Sam Ramji, director of Microsoft’s Linux Labs, and Justin Steinman, director of marketing for Novell, told a packed audience at the San Francisco event that their companies’ agreement was helping to boost Linux adoption tremendously.
“The only way to do interoperability… you need to do testing, so you need sustained hard engineering… it’s extremely detailed challenging work that would not have been possible without the deal,” said Mr. Ramji.
The two companies last November agreed to a sweeping technology and marketing pact, under which they also agreed not to sue each other’s customers for using the other firm’s intellectual property.
Also:
Microsoft patents attorney Jim Markwith told OSBC it would be "impossible" for Redmond's bureaucrats to respond to the volume of responses that would result form disclosure. Also, apparently, it's ungentlemanly to name names.

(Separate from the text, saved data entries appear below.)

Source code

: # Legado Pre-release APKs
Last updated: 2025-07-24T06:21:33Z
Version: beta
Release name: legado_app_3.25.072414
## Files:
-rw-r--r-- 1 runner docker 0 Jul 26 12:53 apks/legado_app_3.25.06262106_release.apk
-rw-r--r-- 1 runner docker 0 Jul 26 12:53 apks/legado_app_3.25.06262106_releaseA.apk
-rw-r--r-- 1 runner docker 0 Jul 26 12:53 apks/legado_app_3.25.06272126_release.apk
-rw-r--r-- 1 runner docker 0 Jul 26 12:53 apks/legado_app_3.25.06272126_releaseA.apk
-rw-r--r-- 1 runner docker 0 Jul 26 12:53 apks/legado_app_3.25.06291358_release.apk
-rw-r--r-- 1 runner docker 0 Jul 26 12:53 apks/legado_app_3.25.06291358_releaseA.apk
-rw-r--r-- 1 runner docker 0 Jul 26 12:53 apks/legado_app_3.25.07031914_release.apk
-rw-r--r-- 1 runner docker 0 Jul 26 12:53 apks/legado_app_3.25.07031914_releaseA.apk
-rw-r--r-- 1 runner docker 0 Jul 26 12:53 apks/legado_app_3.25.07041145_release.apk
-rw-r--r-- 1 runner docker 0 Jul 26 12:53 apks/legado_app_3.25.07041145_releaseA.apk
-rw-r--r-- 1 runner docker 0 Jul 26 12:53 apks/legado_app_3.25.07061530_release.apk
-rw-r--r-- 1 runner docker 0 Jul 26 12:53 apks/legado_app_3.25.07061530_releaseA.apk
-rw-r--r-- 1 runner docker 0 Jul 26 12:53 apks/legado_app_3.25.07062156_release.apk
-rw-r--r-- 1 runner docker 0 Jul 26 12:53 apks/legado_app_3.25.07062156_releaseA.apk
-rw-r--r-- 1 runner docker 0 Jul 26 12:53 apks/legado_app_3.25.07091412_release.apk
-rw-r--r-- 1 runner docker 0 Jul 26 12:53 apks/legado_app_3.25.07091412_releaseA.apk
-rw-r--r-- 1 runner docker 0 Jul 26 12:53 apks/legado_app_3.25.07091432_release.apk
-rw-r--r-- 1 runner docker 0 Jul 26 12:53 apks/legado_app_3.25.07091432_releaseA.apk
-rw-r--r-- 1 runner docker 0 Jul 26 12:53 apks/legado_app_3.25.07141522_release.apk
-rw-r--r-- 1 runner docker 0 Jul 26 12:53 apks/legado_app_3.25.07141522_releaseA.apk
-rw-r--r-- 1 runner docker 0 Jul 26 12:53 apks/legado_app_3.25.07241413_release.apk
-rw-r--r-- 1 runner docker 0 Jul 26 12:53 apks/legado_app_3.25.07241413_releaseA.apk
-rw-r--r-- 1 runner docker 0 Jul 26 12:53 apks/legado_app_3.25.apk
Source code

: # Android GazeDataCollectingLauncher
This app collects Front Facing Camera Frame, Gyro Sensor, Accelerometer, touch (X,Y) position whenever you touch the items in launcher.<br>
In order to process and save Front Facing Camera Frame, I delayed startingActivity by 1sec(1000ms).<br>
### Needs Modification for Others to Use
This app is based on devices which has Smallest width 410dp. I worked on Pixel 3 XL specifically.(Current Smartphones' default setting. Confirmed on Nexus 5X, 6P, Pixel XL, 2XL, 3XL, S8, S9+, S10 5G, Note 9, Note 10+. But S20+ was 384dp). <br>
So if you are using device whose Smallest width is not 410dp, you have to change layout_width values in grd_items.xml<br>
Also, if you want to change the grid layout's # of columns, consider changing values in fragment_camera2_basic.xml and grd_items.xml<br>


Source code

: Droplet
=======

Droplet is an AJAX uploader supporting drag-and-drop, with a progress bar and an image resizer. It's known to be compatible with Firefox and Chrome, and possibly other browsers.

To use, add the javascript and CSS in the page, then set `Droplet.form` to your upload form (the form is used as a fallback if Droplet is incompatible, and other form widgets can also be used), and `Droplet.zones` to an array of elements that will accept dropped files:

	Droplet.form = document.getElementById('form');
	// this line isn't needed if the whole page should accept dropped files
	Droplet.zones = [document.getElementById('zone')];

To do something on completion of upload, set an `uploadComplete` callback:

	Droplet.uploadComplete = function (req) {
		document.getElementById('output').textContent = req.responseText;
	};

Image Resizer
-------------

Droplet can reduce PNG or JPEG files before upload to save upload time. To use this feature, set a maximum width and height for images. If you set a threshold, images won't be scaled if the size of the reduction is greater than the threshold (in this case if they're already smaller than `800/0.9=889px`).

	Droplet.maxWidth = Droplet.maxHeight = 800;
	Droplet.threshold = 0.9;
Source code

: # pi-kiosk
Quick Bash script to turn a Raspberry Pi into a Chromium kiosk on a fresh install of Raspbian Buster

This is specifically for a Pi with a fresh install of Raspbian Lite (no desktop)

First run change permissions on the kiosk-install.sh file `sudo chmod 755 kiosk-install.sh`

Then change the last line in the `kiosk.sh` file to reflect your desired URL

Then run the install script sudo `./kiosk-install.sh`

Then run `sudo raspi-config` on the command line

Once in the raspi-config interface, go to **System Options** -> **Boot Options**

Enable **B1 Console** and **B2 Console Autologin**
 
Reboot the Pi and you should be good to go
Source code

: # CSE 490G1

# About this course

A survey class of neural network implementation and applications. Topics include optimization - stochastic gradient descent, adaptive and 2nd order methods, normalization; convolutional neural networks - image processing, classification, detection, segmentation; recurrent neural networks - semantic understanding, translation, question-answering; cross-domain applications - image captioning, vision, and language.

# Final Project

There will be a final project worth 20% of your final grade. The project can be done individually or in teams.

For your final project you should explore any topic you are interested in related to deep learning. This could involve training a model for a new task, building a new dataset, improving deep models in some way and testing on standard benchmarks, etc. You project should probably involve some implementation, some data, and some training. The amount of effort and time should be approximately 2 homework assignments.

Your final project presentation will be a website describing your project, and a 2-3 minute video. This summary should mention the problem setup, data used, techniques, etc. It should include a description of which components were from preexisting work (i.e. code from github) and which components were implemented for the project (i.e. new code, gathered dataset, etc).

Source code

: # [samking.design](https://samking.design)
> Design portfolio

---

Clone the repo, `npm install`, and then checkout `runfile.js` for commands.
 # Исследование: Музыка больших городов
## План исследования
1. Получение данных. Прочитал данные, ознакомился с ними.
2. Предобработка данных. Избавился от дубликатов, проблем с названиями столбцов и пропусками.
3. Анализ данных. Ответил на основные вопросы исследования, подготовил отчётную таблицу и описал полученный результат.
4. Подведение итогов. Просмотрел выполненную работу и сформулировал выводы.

"Most people who are familiar with patents know it's not standard operating procedure to list the patents," Markwith said. "The response of that would be administratively impossible to keep up with." Far better to rattle sabers instead.
He spoke up during an Open Source Business Conference (OSBC) panel where Microsoft's director of platform strategy Sam Ramji joined Novell's director of marketing for Linux and open platform solutions Justin Steinman to explain why their controversial sales, marketing, technology and patent agreement is beneficial for open source.
Steinman trotted out names and numbers he claimed proved the agreement is driving adoption of Linux and open source.